■ Work instruction
Give back, word for word, the lines from the one with "Could you read this speedometer" to the one with "I read 3.1 kg", both included. Leave the pictures out.

■ Information supplied

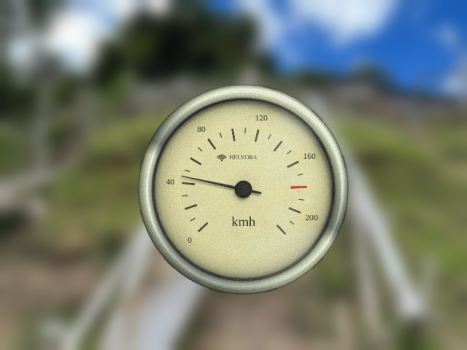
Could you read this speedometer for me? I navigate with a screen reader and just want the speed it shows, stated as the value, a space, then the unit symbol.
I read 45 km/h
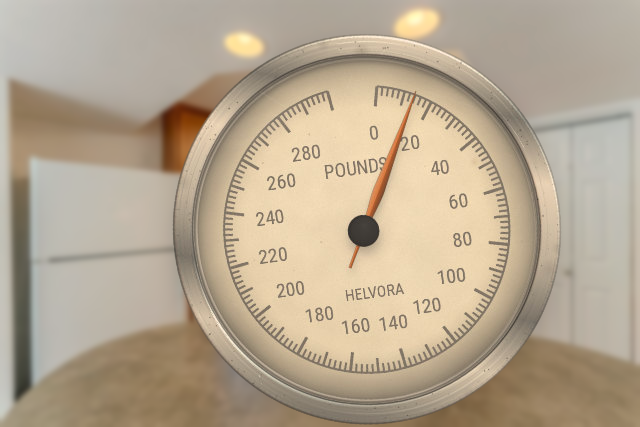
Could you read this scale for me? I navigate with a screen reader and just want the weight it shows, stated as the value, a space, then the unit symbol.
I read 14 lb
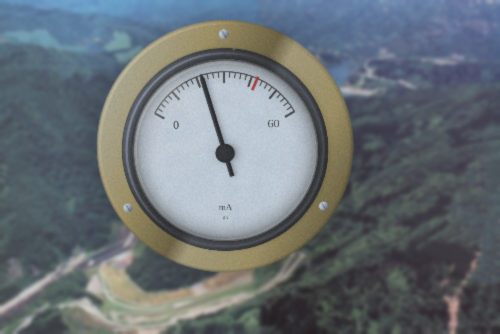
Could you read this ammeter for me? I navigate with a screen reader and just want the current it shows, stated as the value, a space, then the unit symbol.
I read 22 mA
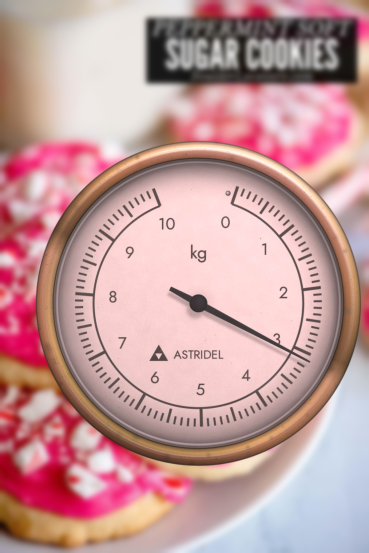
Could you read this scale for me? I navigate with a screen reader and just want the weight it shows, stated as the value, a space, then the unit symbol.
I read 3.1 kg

--

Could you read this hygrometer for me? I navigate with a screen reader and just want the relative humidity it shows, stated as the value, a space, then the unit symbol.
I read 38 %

■ Reply
Could you read this speedometer for me? I navigate with a screen reader and just want the speed it shows, stated as the value, a space, then the unit symbol.
I read 45 km/h
Could you read this scale for me? I navigate with a screen reader and just want the weight it shows, stated as the value, a space, then the unit symbol.
I read 14 lb
Could you read this ammeter for me? I navigate with a screen reader and just want the current it shows, stated as the value, a space, then the unit symbol.
I read 22 mA
Could you read this scale for me? I navigate with a screen reader and just want the weight it shows, stated as the value, a space, then the unit symbol.
I read 3.1 kg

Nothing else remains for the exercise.